----- Given passage -----

Khánh Ly (born as Nguyễn Thị Lệ Mai; 6 March 1945 in Hanoi) is a Vietnamese-American singer. She performed many songs written by Vietnamese composer Trịnh Công Sơn and rose to fame in the 1960s. She married South Vietnam journalist Nguyễn Hoàng Đoan in 1975.

Life and career

Early life
Khánh Ly was born to a traditional family and grew up in Hanoi. As a child, she would fall asleep to her father's soothing voice. His serenades planted inside her a love for music, which grew stronger every day against her family's wishes. In 1954, at the age of 9, she entered a small contest in the city of Hanoi singing Thơ Ngây; she did not win.

By 1956, she accompanied her mother to the southern regions of Vietnam. At the end of that very same year, she secretly entered a children's talent-search contest produced by Pháp-Á production at Norodom Stage in Saigon. Mai traveled to the contest by sneaking into the back of transport trucks and hitching a ride from Đà Lạt City to Saigon. She won second prize singing Pham Duy's famous song, Ngày Trở Về. Mai lost to child-star Quốc Thắng who would also later become an iconic figure in the music world. She was only 11.

1962–1966: Debut
Mai's musical career did not officially begin until she debuted at Club Anh Vũ on 43 Bùi Viện Street in Saigon when she was only 17 (1962). At this point, she adopted the stage name Khánh Ly, a combination of Khánh Kỵ and Yêu Ly, both are characters from Chronicles of the Eastern Zhou Kingdoms, her favorite novel. By the end of 1962, she relocated to Đà Lạt and stayed there for four years performing at various clubs and resorts. Night after night, she serenaded lovers, tourists, and the youths of Vietnam.
On a rainy night in 1964, she met Trịnh Công Sơn (TCS), at that time a young composer and a teacher at a school in Bảo Lộc. They became fast friends. Fascinated by her seductive voice, Trinh had asked her on several occasions to accompany him in his performances in Saigon. Still in love with the romantic hills of Da Lat, she declined.

1967–1975: Diva of Saigon
During a trip to Saigon in 1967, she ran into Trịnh on the busy streets of Lê Thánh Tôn. After several serenades and coffee at a small shop called Quán Văn, the legacy of Khánh Ly and Trịnh Công Sơn had begun.

-----

Goal of the exercise » Turn the paragraph of the Khánh Ly biography that begins "By 1956, she accompanied her mother" into a short bulleted list that keeps its main facts. Rely only on the Khánh Ly biography when answering.

----- Supplied data -----

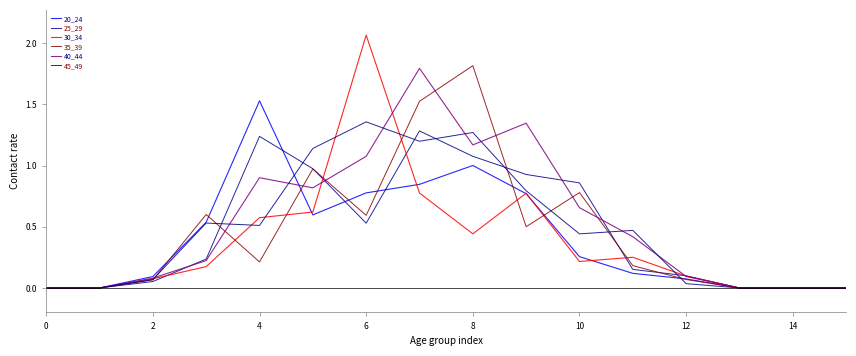

What is the label of the 5th point from the right?

11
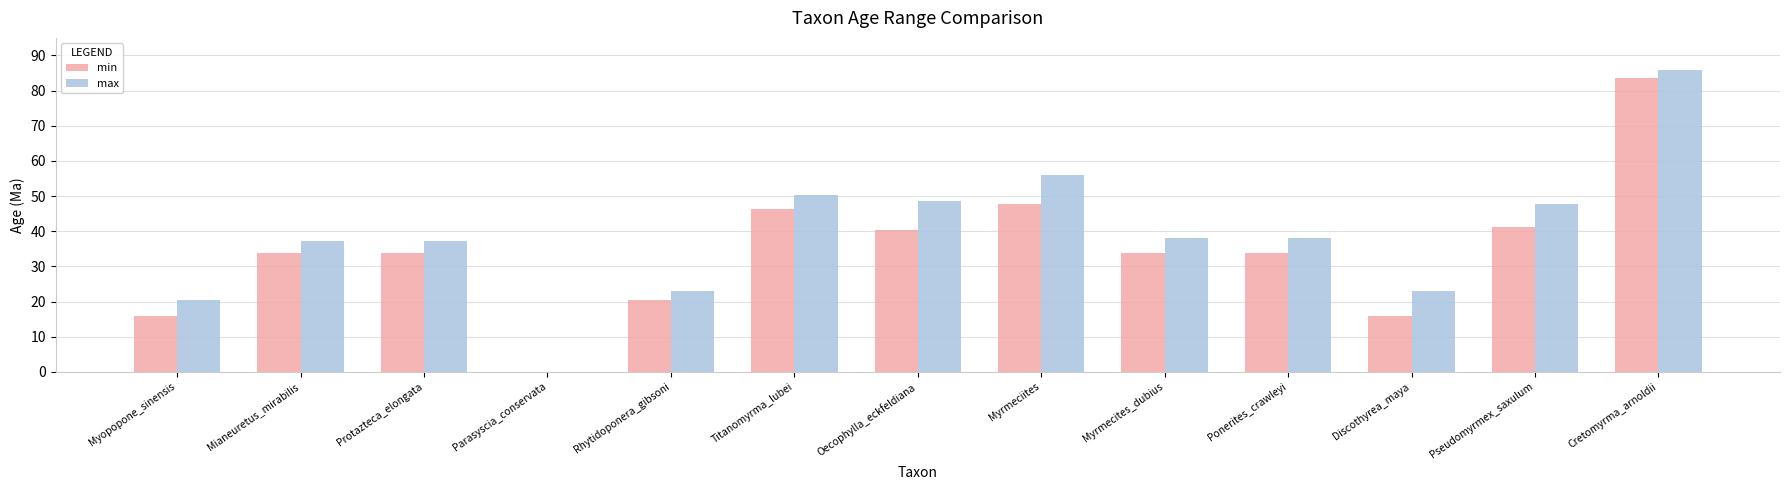

What is the sum of all min values?

447.2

-----

Exercise solution »
- In 1956 she went with her mother to the southern regions of Vietnam.
- At the end of that year, she secretly entered a children's talent-search contest produced by Pháp-Á production at Norodom Stage in Saigon.
- She reached the contest by sneaking into the back of transport trucks and hitching a ride from Đà Lạt City to Saigon.
- Singing Pham Duy's song Ngày Trở Về, she won second prize at age 11.
- She lost to child star Quốc Thắng, who later became an iconic figure in the music world.